V.l. Hans Georg Sütsch, Josefin Lössl und Wolfgang Schmitter. (Foto: Hubert Richter)

(hr) Mit seinem aktuellem Programm “Getwitterwolken” gastierte gestern Abend das Mannheimer Kabarettensemble “Dusche” auf Einladung des Kulturlabors in der ausverkauften Galerie Artgerecht in Eberbach.

Seit Jahrzehnten sorgt die Gruppe um Gründer Wolfgang Schmitter in Mannheim und der Region für gesellschaftskritisches Kabarett und Politsatire auf hohem Niveau. Immer wieder schauten sie seit den 1990er Jahren auch in Eberbach beim Kulturlabor auf ein Gastspiel vorbei.
Auch gestern führten sie ihrem Publikum in der Galerie wieder den Irrsinn vor Augen, den die Menschheit unaufhörlich produziert und der die Themen für bissiges Kabarett nie ausgehen lässt: Am Beispiel der Ferieninsel Mallorca zeigten Schmitter, Hans Georg Sütsch und Josefin Lössl, dass Deutschland ja wohl eher dazu neigt, andere Länder zu überfremden als von Ausländern überfremdet zu werden. Entlarvt wurde der “verbale Sprechdurchfall” führender Politiker ebenso wie die fehlenden Reibungspunkte zwischen den etablierten Parteien. Typen wie Donald Trump oder Rechtspopulist Björn Höcke sind für Kabarettisten ohnehin prädestinierte “Opfer”, und sie wurden gestern von der “Dusche” auch gehörig nass gemacht. Der grüne Ministerpräsident Kretschmann (Schmitter) outete sich offiziell als Fan der Autoindustrie, und Ursula von der Leyen (Lössl) stellte das neue Liederbuch für die Bundeswehr vor, natürlich aus der Feder von Florian Silbereisen. Dass Dusche-Urgestein Wolfgang Schmitter es auch nach Jahrzehnten noch drauf hat, bewies er als nach Hamburg gereister Luis Trenker, der endlich einmal den “G-20-Gipfel” besteigen wollte. Hans Georg Sütsch verriet den Plot des nächsten James-Bond-Films - in der Hauptrolle: Christian Lindner.
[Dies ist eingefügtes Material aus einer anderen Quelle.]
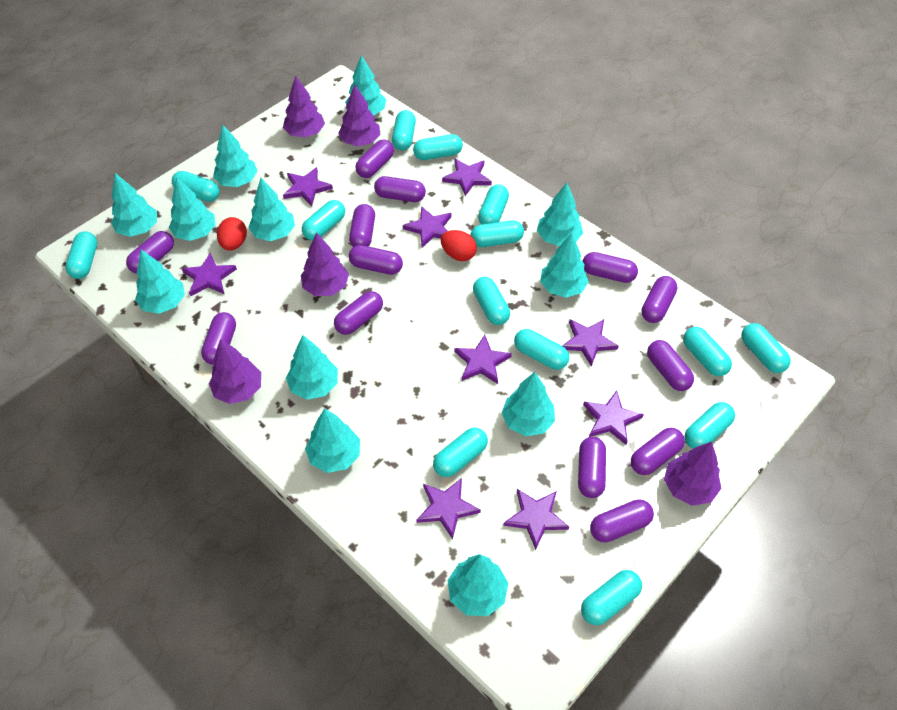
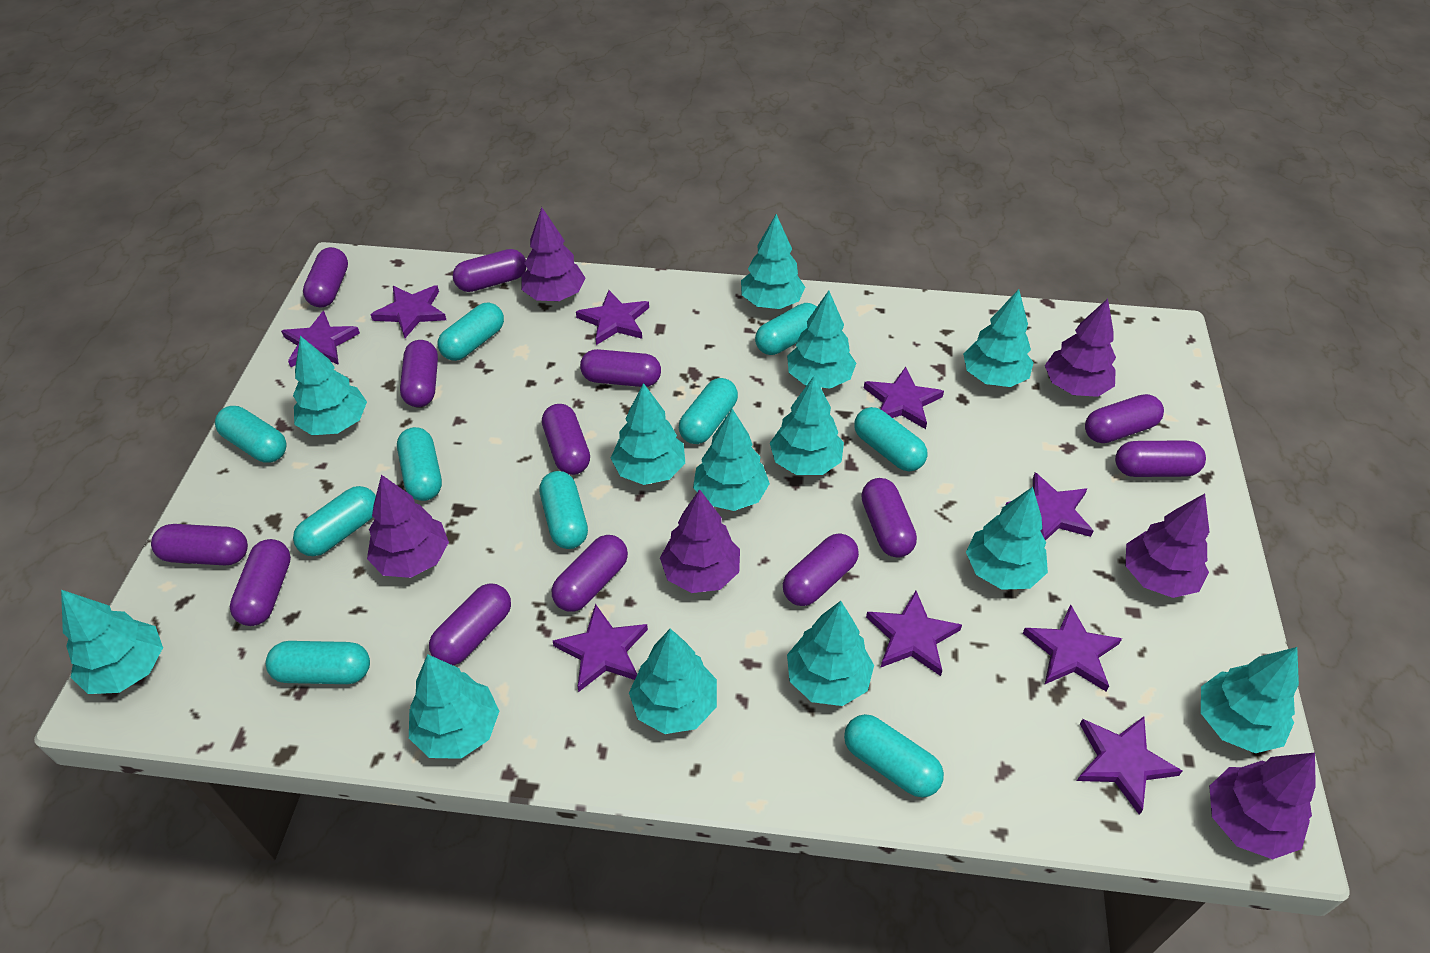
purple tree: [209,339,261,404] [283,76,325,138] [301,232,349,296] [338,84,381,146] [664,442,722,506] = 5 -> [367,475,449,578] [522,207,585,301] [660,489,740,593] [1045,299,1116,397] [1125,494,1210,598] [1209,753,1316,859] = 6
red egg: [217,217,247,251] [441,230,477,261] = 2 -> none = 0
turquoise capsule: [65,231,97,279] [172,171,220,202] [302,200,345,240] [392,110,416,150] [413,134,463,160] [433,428,488,477] [470,220,524,247] [473,277,510,325] [478,184,509,225] [514,329,569,370] [581,570,642,625] [683,327,732,376] [684,402,735,449] [741,323,791,373] = 14 -> [215,406,287,463] [266,641,370,684] [293,486,376,556] [397,427,442,501] [438,303,504,361] [539,471,588,549] [679,378,738,444] [755,303,817,355] [844,714,944,798] [854,407,928,471] = 10
turquoise tree: [111,173,157,237] [135,249,185,314] [169,177,215,241] [213,124,257,187] [248,178,295,241] [286,335,338,399] [305,408,360,473] [345,55,386,116] [447,554,508,616] [502,372,555,436] [537,183,583,246] [540,233,589,298] = 12 -> [61,590,163,694] [293,336,367,435] [409,654,499,759] [611,383,685,485] [629,629,717,734] [693,409,770,511] [741,214,805,309] [770,375,844,475] [787,291,856,388] [787,601,874,706] [963,289,1034,387] [966,487,1048,590] [1201,647,1299,753] = 13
Quasi den Rahmen des Programms bildeten die sozialen Netzwerke “Twitter” und Co., Smartphones waren auf der Bühne fast immer präsent, denn die 2.000 Follower mussten ja bespaßt werden - da durften die 140 realen Gäste in der Galerie eben auch einmal warten. Neben dem allgegenwärtigen Handy-Wahn ging es auch um andere Zukunftsthemen wie die Folgen ungehemmter Gentechnik und künstlicher Intelligenz.

Mit dem nostalgischen Zugabe-Song “Wann sind wir endlich wieder offline” sprach das Dusche-Trio dann vermutlich vielen seiner Gäste aus der Seele.